Tournament information
- Event name: English Open
- Founded: 1927
- Abolished: 2011
- Location: Sheffield (2011)
- Venue: English Institute of Sport (2011)
- Prize money: US$172,000 (2011)

= English Open (table tennis) =

The English Open was a table tennis tournament in England, last staged by the International Table Tennis Federation (ITTF) in Sheffield in 2011.

==History==

The tournament was first held as the English Open in 1927 by the English Table Tennis Association. Apart from a wartime break in the early 1940s, the tournament was held every year until 1980, and then every two years until the early 1990s.

In 1996, the ITTF decided to include that year's English Open in Kettering as the very first event of the first ever ITTF Pro Tour. The tournament went on to feature in the ITTF Pro Tour five more times, in 1997, 1999, 2001, 2009 and in 2011, when it was held for the last time.

Data items

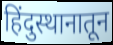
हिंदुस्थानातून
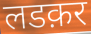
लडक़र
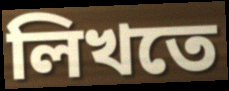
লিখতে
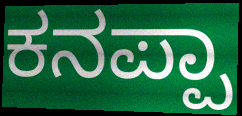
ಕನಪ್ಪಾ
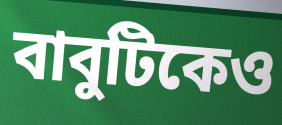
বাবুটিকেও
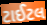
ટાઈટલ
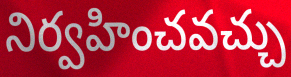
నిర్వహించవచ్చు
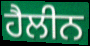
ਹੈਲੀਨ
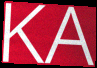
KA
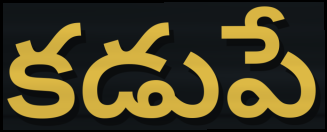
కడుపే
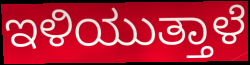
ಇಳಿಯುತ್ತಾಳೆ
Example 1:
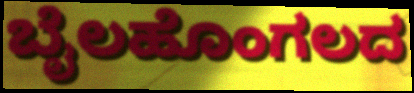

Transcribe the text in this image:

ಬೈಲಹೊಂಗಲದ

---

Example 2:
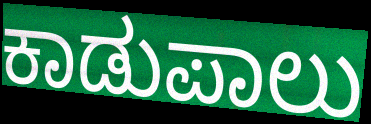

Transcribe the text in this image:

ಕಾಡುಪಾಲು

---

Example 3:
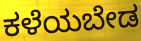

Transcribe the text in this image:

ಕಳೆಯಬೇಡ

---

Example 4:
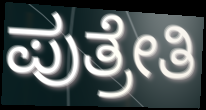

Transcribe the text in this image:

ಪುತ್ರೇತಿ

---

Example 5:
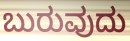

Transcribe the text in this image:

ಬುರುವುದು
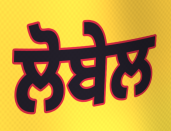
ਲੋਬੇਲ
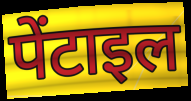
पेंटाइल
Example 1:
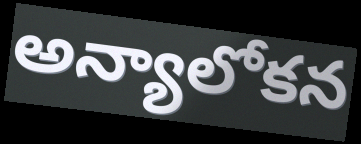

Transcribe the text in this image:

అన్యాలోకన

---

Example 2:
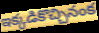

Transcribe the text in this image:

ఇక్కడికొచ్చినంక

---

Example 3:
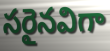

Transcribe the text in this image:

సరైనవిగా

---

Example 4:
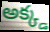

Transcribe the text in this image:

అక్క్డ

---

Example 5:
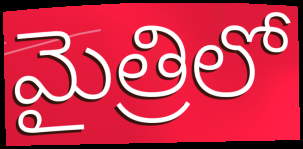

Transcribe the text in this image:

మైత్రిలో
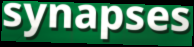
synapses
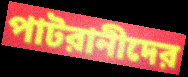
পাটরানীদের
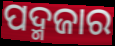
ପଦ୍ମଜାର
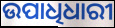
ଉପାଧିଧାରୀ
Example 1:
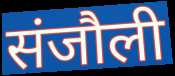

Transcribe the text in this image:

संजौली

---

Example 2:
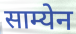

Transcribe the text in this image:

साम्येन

GOALS:
A – According to the English Open article, in which town was the 1996 tournament held?
B – Resume the English Open article after its final sentence.
The records are separate material with no link to the English Open article.

PER-TASK OUTPUTS:
A – Kettering

B –
The record for the most men's singles tournament wins is held by Richard Bergmann, who won six titles between 1939 and 1954, including two while representing Austria and four while representing England. Maria Alexandru of Romania holds the record for the most women's singles tournaments wins, having won six titles between 1963 and 1974.

==Champions==

===English National Championships, 1921-1926===

From 1921 to 1926 the tournament was called the English National Championships and was organised by the Table Tennis Association.

| Season | Men's Singles | Women's Singles |
|---|---|---|
| 1921/22 | ENG Andrew Donaldson | ENG F Scott |
| 1922/23 | ENG Mike Cohen | ENG Kathleen Berry |
| 1923/24 | ENG Percy Bromfield | ENG Kathleen Berry |
| 1924/25 | IND P.N. Nanda | ENG Kathleen Berry |
| 1925/26 | IND S.R.G Suppiah | ENG Greta Vasey |

===English Open Championships, 1927-1995===

In April 1927 the Table Tennis Association was dissolved and re-formed as the English Table Tennis Association. The first English Open Championships were held that year.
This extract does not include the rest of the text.